B.     The Award Is Not Contrary to Law

      Section 7122(a)(1) of the Statute provides in pertinent part that an arbitration award will be found deficient if it conflicts with any law, rule, or regulation. As the exception involves the award's consistency with law, the question of law raised by the Arbitrator's award and the Agency's exception must be reviewed de novo. NTEU, Chapter 24, 50 FLRA 330, 332 (1995) (citing United States Customs Service v. FLRA, 43 F.3d 682, 686-87 (D.C. Cir. 1994)). In applying a standard of de novo review, the Authority assesses whether the Arbitrator's legal conclusions are consistent with the applicable standard of law, based on the underlying factual findings. See NFFE, Local 1437, 53 FLRA 1703, 1710 (1998). In making that assessment, the Authority defers to the Arbitrator's underlying factual findings. See Id.

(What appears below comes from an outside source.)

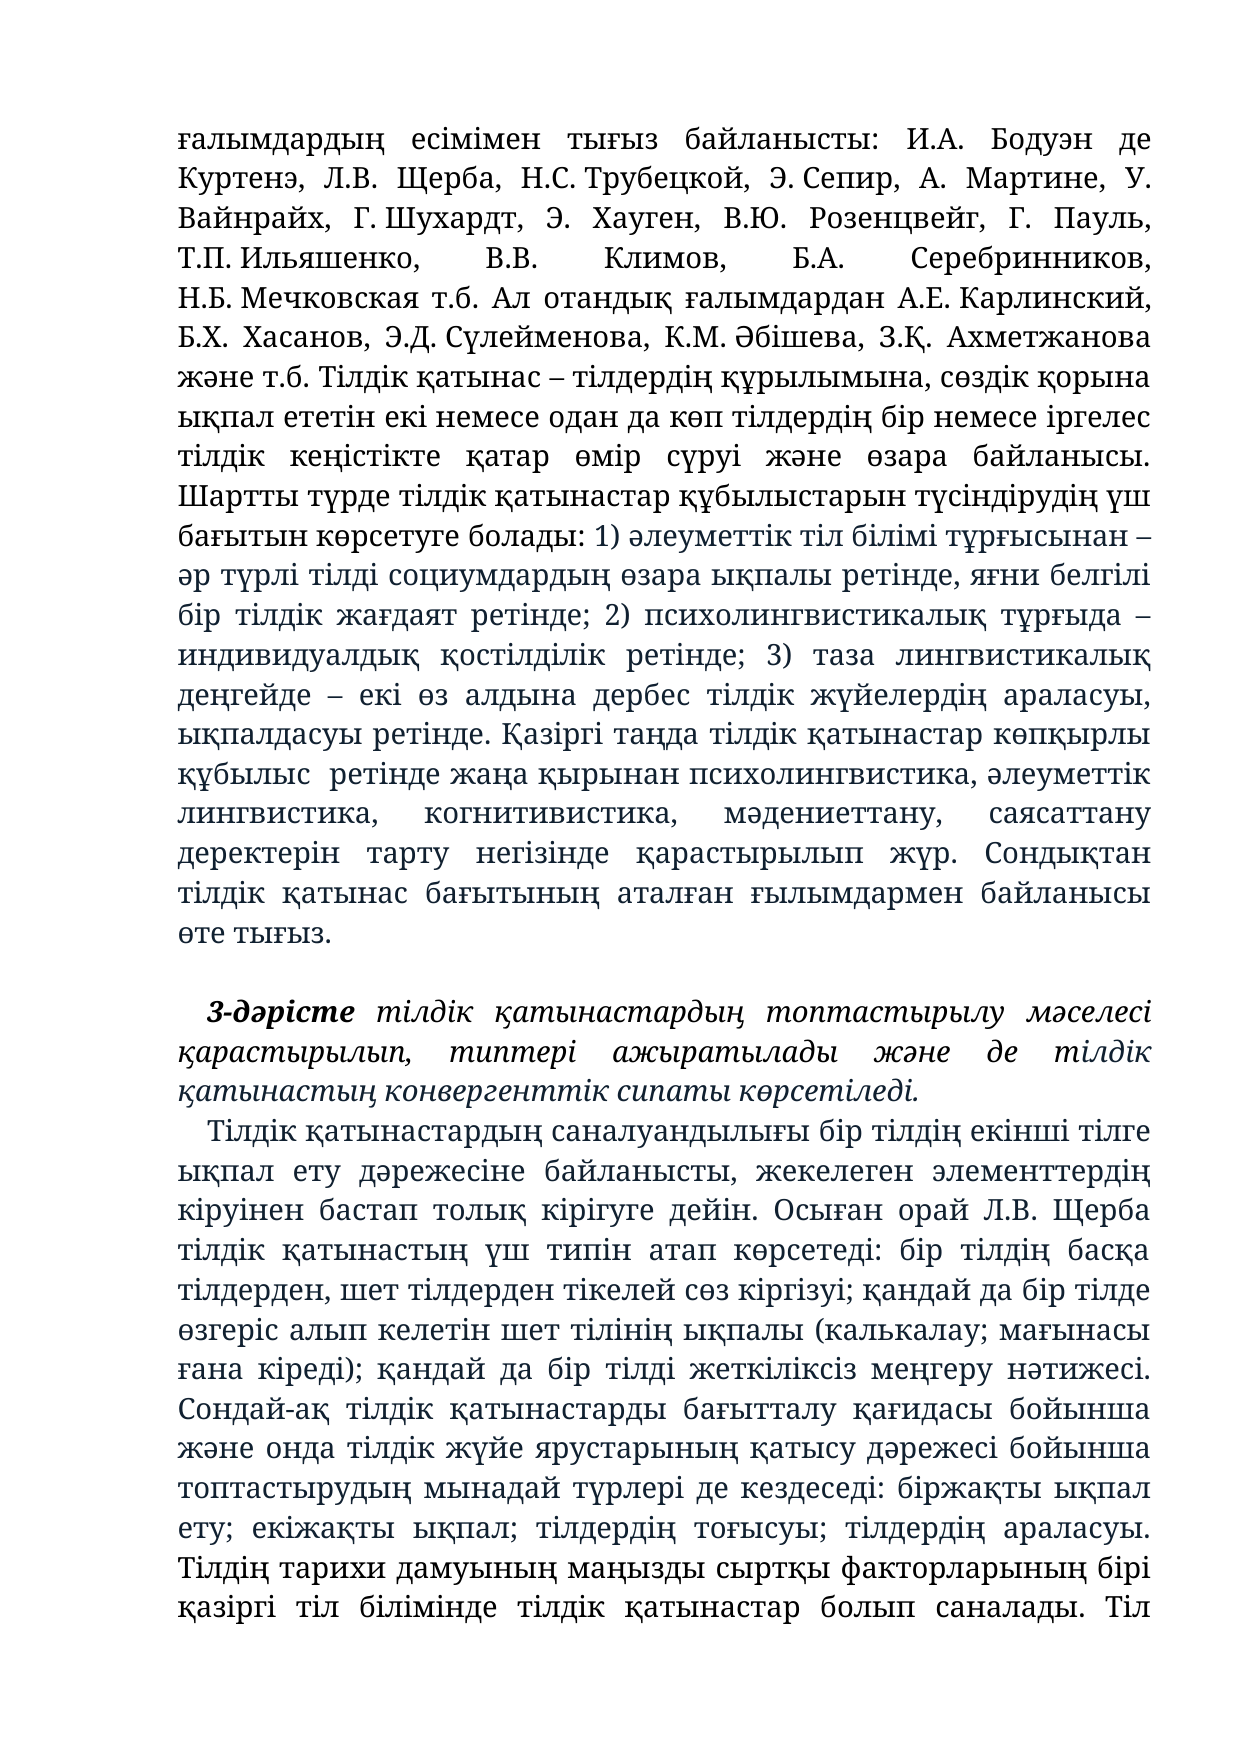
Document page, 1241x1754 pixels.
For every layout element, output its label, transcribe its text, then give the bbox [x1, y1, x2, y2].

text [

      We reject the Union's assertion that the award is contrary to law because the Arbitrator misapplied BOP, Lewisburg, 11 FLRA 641. In that decision, the Authority noted that the mere fact that a party was not persuaded to change its position during negotiations did not, in itself, constitute a showing of bad faith. This is consistent with our approach that determinations as to whether a party has engaged in good faith bargaining should be resolved based on the totality of the circumstances. United States Dep't of the Air Force, HQ., Air Force Logistics Command, Wright-Patterson Air Force Base, Oh., 36 FLRA 524, 531-34 (1990). Accordingly, as the Union has failed to show how the Arbitrator's award is contrary to either this decision or is otherwise contrary to law, we deny the Union's exception[n3] 

V.     Decision

      The Union's exceptions are denied.



Footnote # 1 for 58 FLRA No. 144 - Authority's Decision

   We note that the Union argues that it was unable to challenge the Agency's contentions that these proposals were nonnegotiable under either § 7106(a) or Executive Order 12871, because these arguments were raised for the first time by the Agency in its post-hearing brief. However, in light of the fact that the Arbitrator was able to resolve this matter without addressing the Agency's arguments, we need not address the Union's contention on this point.